La prorogation du délai causerait-elle préjudice au ministre?

[34] Aucun préjudice ne serait causé au ministre par l’octroi d’une prorogation de délai au requérant. Si je lui accordais une prorogation du délai, le ministre aurait la capacité de débattre la question, même si de nombreux mois se sont écoulés depuis l’audience de la division générale.

La prorogation du délai est refusée 

[35] Après avoir examiné les quatre questions pertinentes, je refuse de donner au requérant une prorogation du délai pour appeler de la décision de la division générale.

[36] Le requérant n’a pas pu démontrer une intention persistante d’interjeter appel. Il a expliqué le retard, mais son motif n’était pas raisonnable selon les circonstances. Le requérant ne dispose pas d’une cause défendable permettant de soutenir l’existence d’une erreur. L’absence de cause défendable est le facteur le plus important dans le présent cas. Même si l’accueil de la demande ne causait aucun préjudice au ministre, cela ne servirait pas les intérêts de la justice que la cause du requérant aille de l’avant, puisqu’il n’est pas possible de soutenir que la division générale a commis une erreur.

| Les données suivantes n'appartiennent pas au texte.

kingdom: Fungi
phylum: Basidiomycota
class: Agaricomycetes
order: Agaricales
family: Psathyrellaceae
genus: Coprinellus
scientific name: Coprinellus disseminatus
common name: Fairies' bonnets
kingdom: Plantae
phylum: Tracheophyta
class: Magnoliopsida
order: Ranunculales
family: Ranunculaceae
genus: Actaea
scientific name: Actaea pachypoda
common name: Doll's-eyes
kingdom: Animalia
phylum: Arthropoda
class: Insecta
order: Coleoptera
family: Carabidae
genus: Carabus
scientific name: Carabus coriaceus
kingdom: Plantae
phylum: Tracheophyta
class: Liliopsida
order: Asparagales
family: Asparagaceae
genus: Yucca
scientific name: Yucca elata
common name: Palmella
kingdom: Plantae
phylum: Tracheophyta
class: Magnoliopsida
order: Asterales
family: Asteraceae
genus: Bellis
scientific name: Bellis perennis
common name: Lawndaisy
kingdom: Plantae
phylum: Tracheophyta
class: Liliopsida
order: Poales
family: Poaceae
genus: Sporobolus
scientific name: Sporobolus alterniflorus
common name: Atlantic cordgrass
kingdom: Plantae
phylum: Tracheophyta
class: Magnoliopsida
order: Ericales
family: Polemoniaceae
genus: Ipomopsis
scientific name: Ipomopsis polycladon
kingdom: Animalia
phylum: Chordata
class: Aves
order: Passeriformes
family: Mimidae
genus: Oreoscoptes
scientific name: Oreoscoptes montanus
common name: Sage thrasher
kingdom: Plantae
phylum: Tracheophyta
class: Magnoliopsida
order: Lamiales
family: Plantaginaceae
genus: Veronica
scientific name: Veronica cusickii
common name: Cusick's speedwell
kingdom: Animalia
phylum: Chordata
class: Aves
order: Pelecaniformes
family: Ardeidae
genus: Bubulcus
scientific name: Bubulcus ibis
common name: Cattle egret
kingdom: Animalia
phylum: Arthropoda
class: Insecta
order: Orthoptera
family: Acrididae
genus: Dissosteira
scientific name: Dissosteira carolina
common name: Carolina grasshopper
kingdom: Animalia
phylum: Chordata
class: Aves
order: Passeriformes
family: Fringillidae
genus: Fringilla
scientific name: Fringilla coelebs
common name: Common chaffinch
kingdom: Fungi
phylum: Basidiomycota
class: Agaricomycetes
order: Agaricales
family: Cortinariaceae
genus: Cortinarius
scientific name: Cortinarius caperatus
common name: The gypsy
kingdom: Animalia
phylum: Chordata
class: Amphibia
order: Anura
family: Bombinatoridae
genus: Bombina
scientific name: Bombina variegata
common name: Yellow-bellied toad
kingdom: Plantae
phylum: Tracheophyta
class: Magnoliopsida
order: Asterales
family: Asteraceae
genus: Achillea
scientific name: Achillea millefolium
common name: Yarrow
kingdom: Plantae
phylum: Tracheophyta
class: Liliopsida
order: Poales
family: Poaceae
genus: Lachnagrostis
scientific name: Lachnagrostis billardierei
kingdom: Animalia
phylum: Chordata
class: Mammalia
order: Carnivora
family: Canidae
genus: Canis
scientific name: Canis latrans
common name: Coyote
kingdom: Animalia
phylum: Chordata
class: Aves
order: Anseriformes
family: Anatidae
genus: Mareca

[37] J’ai passé en revue le dossier de la division généraleNote de bas de page 20. Je suis convaincue que la division générale n’a pas ignoré ni mal interprété la preuve lorsqu’elle a rendu sa décision. 

[38] Finalement, d’après les renseignements que j’ai en main, la période minimale d’admissibilité (PMA) du requérant pour la pension d’invalidité prend fin le 31 décembre 2020. Cela signifie que si le requérant peut choisir de faire une nouvelle demande de pension d’invalidité sous le RPC, s’il désire démontrer qu’il avait une invalidité grave et prolongée avant la fin de sa PMA, laquelle n’est pas encore terminée.

Conclusion

[39] La prorogation du délai pour présenter une demande de permission d’en appeler est refusée.